La Grèce d'ailleurs, on ne saurait trop le dire, telle

qu'elle est aujourd'hui, travaillant à se débrouiller du chaos de barbarie où l'avait jetée la domination turque, est le pays des contrastes. Il n'y a pas de meilleure image de l'état de la Grèce que l'aspect des rues d'Athènes. Près d'une boutique à la turque, dans laquelle le marchand s'assied sur ses genoux en déroulant gravement entre ses doigts les grains de son chapelet, on voit une marchande de modes de Paris ou un café à la française avec un billard d'acajou. Ici un groupe de Maltais, accroupis dans la rue, attendent l'emploi de leur activité, là des pallikares à la blanche fustanelle, à la veste dorée, aspirent la fumée du narguileh; des marins de l'Archipel, portant leurs gilets rouges et leurs larges pantalons, se promènent en se tenant par le petit doigt avec le dandinement qui leur est particulier, tandis que d'autres Grecs, vêtus à l'européenne, finissent une bouteille de bière en fumant la cigarette et en dissertant en français sur les journaux de Paris.

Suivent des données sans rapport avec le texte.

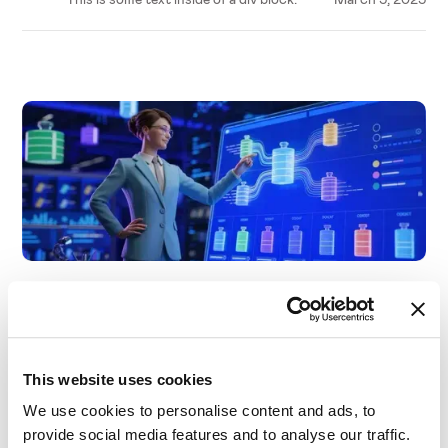
Business needs
A Guide to Product Segmentation for Optimal
Pricing
This website uses cookies
We use cookies to personalise content and ads, to
provide social media features and to analyse our traffic.
This is some text inside of a div block.
March 5, 2025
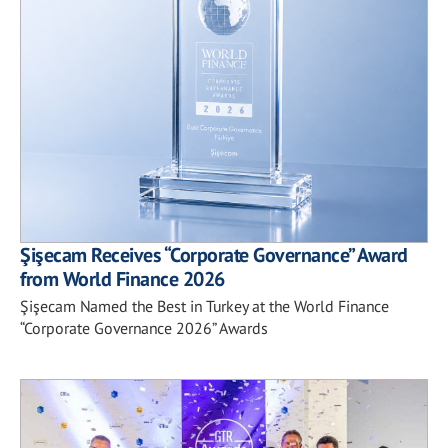
Şişecam Receives “Corporate Governance” Award
from World Finance 2026
Şişecam Named the Best in Turkey at the World Finance
“Corporate Governance 2026” Awards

Celui-là porte le costume grec avec un chapeau de paille, celuici une redingote française avec la fustanelle et les grandes guêtres qui ont remplacé les cnémides antiques. Il n'y a pas, nous le répétons, une plus juste image de la société grecque dans son état actuel. A côté de la civilisation la plus raffinée, on y rencontre des mœurs presque sauvages; à côté d'un instinct aussi démocratique que celui des Américains, on y voit des existences féodales pareilles à celles des barons du Xe siècle, fondées sur la violence et soutenues par la rapine.